━━━ DATA EXTRACTS

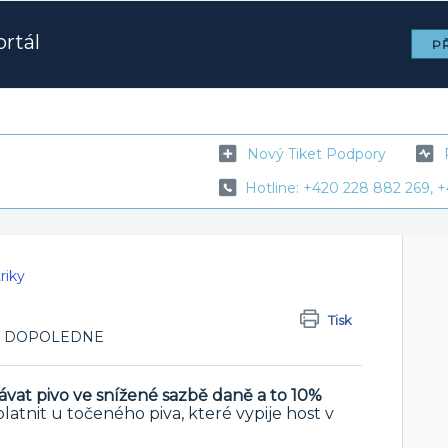
rtál
PŘ
Nový Tiket Podpory
Hotline: +420 228 882 269, +
triky
Tisk
:53 DOPOLEDNE
vat pivo ve snížené sazbě daně a to 10%
atnit u točeného piva, které vypije host v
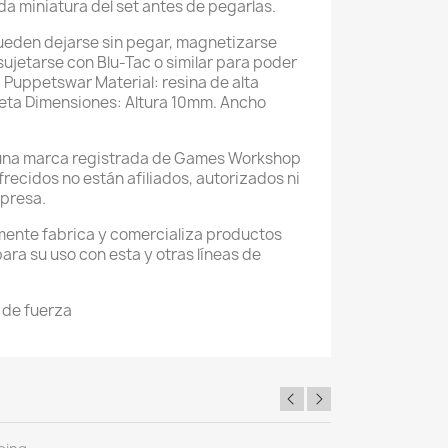
da miniatura del set antes de pegarlas.
eden dejarse sin pegar, magnetizarse
ujetarse con Blu-Tac o similar para poder
Puppetswar Material: resina de alta
reta Dimensiones: Altura 10mm. Ancho
na marca registrada de Games Workshop
recidos no están afiliados, autorizados ni
presa.
mente fabrica y comercializa productos
ra su uso con esta y otras líneas de
 de fuerza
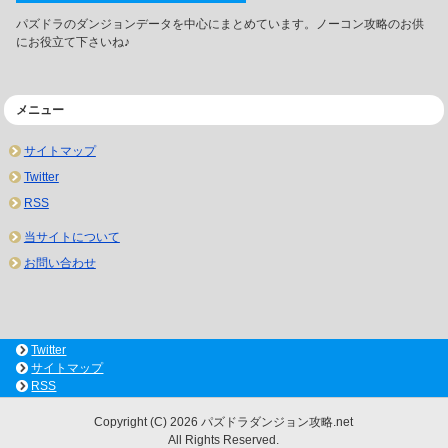
パズドラのダンジョンデータを中心にまとめています。ノーコン攻略のお供
にお役立て下さいね♪
メニュー
サイトマップ
Twitter
RSS
当サイトについて
お問い合わせ
Twitter
サイトマップ
RSS
Copyright (C) 2026 パズドラダンジョン攻略.net
All Rights Reserved.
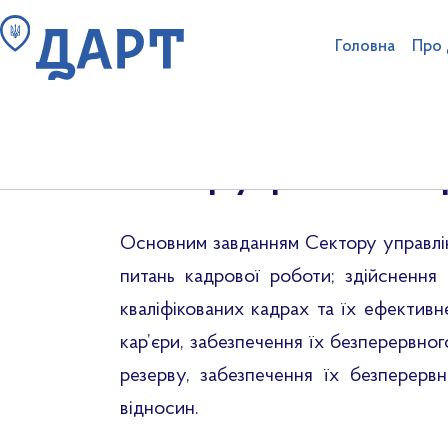
Головна
Про
Сектор управління пе
Пошук на сайті
Структура аг
Ліцензування туроператорі
Антикорупційна діяльність та очищення
Основним завданням Сектору управлінн
питань кадрової роботи; здійснення 
кваліфікованих кадрах та їх ефектив
кар’єри, забезпечення їх безперервного
резерву, забезпечення їх безперер
відносин.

━━━━━━

_YOUR GOAL_
Exactly and only the lines from the top of the records down to the line containing "Структура аг" should be transcribed, please, without the pictures.

_TASK OUTPUT_
rtál
PŘ
Nový Tiket Podpory
Hotline: +420 228 882 269, +
triky
Tisk
:53 DOPOLEDNE
vat pivo ve snížené sazbě daně a to 10%
atnit u točeného piva, které vypije host v
da miniatura del set antes de pegarlas.
eden dejarse sin pegar, magnetizarse
ujetarse con Blu-Tac o similar para poder
Puppetswar Material: resina de alta
reta Dimensiones: Altura 10mm. Ancho
na marca registrada de Games Workshop
recidos no están afiliados, autorizados ni
presa.
mente fabrica y comercializa productos
ra su uso con esta y otras líneas de
 de fuerza
パズドラのダンジョンデータを中心にまとめています。ノーコン攻略のお供
にお役立て下さいね♪
メニュー
サイトマップ
Twitter
RSS
当サイトについて
お問い合わせ
Twitter
サイトマップ
RSS
Copyright (C) 2026 パズドラダンジョン攻略.net
All Rights Reserved.
Головна
Про
Сектор управління пе
Пошук на сайті
Структура аг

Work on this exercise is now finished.